2. Explicitly activate an evidence-intake channel for proxy networks. The European Union already has a sanctions reporting mechanism (including the EU Sanctions Whistleblower channel). Issue written guidance that submissions concerning proxy networks tied to the ISLAMIC Revolutionary Guard Corps (IRGC)—including entities or individuals acting on behalf of, at the direction of, for the benefit of, or owned/controlled by such networks—are in scope for assessment and, where credible, referral for follow-up.

3. Adopt and publish a clear taxonomy for IRGC “legs” in Europe. Publish a concise set of categories so investigators, institutions, and civil society can consistently identify proxy patterns and submit relevant information in an actionable format.

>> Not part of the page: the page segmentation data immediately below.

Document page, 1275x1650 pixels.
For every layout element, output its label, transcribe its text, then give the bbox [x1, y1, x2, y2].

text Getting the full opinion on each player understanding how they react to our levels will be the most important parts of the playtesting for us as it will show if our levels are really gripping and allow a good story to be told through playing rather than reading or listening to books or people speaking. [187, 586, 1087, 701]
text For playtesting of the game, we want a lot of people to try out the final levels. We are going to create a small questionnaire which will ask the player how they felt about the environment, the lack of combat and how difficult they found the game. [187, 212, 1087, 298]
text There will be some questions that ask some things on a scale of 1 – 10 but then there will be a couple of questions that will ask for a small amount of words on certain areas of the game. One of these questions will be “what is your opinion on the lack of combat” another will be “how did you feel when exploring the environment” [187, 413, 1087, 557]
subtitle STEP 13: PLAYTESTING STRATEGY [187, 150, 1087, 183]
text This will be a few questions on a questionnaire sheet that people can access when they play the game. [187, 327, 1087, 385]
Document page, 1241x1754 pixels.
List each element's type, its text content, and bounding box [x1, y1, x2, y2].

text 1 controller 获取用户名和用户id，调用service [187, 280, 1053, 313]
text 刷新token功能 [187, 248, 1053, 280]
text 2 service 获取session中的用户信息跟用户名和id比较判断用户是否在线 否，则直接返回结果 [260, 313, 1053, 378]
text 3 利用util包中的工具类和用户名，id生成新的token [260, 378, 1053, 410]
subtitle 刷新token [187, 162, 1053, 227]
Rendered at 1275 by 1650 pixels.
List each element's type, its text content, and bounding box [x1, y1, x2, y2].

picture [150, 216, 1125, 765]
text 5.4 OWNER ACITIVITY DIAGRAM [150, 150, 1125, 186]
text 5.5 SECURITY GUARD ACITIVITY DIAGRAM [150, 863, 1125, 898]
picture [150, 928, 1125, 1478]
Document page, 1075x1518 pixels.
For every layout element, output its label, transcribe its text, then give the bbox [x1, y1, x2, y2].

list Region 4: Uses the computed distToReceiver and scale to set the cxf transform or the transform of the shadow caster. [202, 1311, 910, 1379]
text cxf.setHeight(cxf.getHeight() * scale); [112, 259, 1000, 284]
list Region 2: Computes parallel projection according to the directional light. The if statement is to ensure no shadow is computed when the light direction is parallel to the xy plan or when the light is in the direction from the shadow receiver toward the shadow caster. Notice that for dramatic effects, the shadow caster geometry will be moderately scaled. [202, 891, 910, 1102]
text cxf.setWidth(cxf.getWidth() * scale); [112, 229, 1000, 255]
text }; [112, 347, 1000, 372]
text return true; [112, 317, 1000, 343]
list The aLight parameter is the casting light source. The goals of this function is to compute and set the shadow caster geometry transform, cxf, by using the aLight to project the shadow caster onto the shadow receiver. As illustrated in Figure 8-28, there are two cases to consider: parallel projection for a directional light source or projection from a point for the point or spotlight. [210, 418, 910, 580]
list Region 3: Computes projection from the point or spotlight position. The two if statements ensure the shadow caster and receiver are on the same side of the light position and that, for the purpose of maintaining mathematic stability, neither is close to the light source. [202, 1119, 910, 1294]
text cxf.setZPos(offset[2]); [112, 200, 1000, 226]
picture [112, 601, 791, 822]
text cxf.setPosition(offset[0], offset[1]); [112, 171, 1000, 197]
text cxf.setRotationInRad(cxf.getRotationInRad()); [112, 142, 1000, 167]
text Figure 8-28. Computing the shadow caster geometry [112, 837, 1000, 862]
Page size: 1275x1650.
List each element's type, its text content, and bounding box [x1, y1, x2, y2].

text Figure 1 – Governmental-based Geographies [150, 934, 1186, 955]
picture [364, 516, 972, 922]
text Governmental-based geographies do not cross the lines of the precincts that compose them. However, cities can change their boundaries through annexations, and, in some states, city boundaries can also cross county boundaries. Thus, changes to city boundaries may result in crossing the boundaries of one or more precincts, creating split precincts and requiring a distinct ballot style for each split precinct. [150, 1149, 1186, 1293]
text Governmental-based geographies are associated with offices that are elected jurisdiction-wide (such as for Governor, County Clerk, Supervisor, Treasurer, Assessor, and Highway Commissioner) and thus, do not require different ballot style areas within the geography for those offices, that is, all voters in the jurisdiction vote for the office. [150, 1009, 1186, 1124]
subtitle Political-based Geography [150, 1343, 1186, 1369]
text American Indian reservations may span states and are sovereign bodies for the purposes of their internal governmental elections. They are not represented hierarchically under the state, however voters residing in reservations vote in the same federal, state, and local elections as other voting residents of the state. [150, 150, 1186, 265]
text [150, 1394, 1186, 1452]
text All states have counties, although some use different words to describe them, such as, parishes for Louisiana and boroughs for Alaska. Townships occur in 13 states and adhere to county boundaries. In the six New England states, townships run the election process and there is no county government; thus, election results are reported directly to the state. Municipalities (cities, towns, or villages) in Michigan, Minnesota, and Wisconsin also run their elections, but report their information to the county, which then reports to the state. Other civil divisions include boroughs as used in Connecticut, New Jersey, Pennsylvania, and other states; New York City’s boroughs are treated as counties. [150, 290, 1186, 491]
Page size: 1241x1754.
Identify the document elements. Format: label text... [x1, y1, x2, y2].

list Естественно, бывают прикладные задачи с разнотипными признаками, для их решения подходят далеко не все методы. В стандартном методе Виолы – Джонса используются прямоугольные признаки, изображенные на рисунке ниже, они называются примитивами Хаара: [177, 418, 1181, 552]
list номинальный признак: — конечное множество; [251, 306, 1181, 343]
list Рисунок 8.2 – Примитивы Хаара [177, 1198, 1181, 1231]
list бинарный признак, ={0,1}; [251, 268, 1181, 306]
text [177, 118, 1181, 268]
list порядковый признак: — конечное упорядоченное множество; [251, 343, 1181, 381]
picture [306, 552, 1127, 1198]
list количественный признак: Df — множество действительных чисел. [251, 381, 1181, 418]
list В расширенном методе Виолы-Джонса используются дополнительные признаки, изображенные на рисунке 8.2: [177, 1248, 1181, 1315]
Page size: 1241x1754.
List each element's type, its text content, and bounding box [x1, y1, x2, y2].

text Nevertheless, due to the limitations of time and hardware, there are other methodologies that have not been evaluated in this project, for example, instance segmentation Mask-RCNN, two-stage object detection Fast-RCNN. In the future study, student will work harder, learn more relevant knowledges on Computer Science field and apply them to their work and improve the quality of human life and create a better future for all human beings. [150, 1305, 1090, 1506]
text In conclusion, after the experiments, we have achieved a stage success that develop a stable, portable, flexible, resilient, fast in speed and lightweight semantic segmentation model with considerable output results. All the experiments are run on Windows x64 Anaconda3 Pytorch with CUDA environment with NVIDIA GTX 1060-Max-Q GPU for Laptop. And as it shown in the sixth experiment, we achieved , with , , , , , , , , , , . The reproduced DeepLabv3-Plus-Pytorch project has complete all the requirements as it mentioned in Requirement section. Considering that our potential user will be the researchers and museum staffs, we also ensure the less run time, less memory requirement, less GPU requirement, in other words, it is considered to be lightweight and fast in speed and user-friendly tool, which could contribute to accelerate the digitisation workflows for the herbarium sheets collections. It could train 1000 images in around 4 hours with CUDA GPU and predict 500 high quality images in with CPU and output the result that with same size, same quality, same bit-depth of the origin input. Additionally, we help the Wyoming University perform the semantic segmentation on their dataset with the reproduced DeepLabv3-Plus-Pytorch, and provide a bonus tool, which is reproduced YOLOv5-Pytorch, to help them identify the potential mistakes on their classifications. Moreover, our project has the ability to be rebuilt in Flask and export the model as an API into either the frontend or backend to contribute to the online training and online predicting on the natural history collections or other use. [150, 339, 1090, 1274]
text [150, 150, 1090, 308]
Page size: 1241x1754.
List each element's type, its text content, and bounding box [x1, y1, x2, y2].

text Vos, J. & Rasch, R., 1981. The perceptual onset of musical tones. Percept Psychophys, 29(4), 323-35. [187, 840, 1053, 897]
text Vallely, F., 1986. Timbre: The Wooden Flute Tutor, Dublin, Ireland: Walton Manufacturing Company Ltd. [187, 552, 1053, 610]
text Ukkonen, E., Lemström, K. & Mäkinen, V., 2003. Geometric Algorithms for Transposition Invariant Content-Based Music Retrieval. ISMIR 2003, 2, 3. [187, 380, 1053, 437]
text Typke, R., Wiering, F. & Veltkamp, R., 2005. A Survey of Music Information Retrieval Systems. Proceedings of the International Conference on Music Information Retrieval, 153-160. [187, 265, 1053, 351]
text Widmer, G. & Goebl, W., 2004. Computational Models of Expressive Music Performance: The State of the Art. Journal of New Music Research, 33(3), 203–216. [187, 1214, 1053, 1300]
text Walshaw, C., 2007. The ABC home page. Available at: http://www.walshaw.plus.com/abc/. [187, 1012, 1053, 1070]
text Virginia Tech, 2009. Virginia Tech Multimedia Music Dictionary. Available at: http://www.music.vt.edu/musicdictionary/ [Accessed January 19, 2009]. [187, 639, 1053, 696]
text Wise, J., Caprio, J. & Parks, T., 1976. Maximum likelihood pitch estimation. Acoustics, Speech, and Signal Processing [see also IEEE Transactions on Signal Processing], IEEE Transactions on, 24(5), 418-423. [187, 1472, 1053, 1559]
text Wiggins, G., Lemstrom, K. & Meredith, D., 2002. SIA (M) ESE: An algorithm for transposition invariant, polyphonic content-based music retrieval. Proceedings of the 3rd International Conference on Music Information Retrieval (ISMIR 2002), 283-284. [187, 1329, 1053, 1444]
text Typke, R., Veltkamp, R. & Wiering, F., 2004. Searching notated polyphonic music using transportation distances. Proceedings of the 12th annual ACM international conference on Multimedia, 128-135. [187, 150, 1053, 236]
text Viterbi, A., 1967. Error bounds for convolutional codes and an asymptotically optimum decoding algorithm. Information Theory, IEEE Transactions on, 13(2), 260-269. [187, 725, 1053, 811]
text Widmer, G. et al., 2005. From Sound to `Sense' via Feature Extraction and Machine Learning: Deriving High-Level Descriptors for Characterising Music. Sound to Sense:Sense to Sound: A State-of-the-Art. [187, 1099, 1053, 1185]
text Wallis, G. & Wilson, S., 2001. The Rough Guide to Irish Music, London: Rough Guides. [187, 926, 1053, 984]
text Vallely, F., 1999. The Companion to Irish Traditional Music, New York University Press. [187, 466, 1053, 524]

Suggested taxonomy:

3(a) Security and repression apparatus. Networks linked to IRGC-aligned security structures and affiliated forces such as the Basij, including intelligence/security/policing cut-outs operating through intermediaries, fronts, and informal networks used for intimidation, surveillance, coercion, and repression.

3(b) Governance and political control enablers. Political and institutional structures that provide cover, patronage, or policy alignment for the security apparatus (including legislative/governance bodies and their intermediaries), and that materially enable repression or protect networks through access, influence, or narrative laundering.

3(c) Judicial and coercive legal machinery. Actors and networks connected to courts, prosecutions, detention, and coercive “legal” mechanisms that facilitate repression, including intimidation of dissidents and cross-border pressure campaigns conducted through proxies and intermediaries.

3(d) Propaganda, media, and influence infrastructure. State propaganda and influence operations, including IRIB (Islamic Republic of Iran Broadcasting), and associated ecosystems that distribute messaging, harassment, intimidation, or narrative laundering through third-party entities, non-official accounts, and coordinated influence efforts.

3(e) Sanctions evasion, procurement, and logistics. Procurement agents, brokers, facilitators, and logistics/shipping nodes that enable restricted acquisition, sanctions evasion, or circumvention—often using layered counterparties, opaque corporate structures, and intermediary jurisdictions.

3(f) Asset parking and beneficial-ownership concealment. Shell companies, layered ownership chains, trusts, nominees, intermediaries, and professional facilitation used to conceal beneficial ownership/control, park assets, and preserve access in Europe under other names.

3(g) Family intermediaries and close associates used as proxies. Immediate family members and close associates of senior IRGC/affiliated-structure officials who function as nominees, beneficial owners, directors, intermediaries, or operational liaisons—usedto hold assets, open entities, and preserve access in Europe in ways that would be restricted if conducted directly by designated actors.

4. Proactive scrutiny of reported entities to prevent safe haven Europe should not become a safe haven where regime-connected wealth and influence can be parked through proxy “legs.” Establish a risk-based enhanced review pathway, consistent with due process and applicable law, for reported proxy entities and intermediaries, including scrutiny of beneficial ownership/control indicators, nominee arrangements, unexplained asset accumulation, and circumvention or facilitation patterns.

5. Commit to basic aggregate accountability every 90 days Publish non-sensitive, aggregate metrics so the public can evaluate whether action is occurring in practice (e.g., volume of proxy-network submissions received; share assessed as sufficiently identified to be actionable; referrals made; and aggregate outcomes where legally possible).

 

We respectfully urge you to treat these steps as the minimum immediate operational response: publish the legal scope clearly, recognize the IRGC’s proxy ecosystem as the real operational target, and enable structured evidence intake so authorities can identify and disrupt the “legs” that keep these networks active in Europe. This is a concrete, lawful, and measurable way to ensure the designation has practical effect and does not remain only a statement.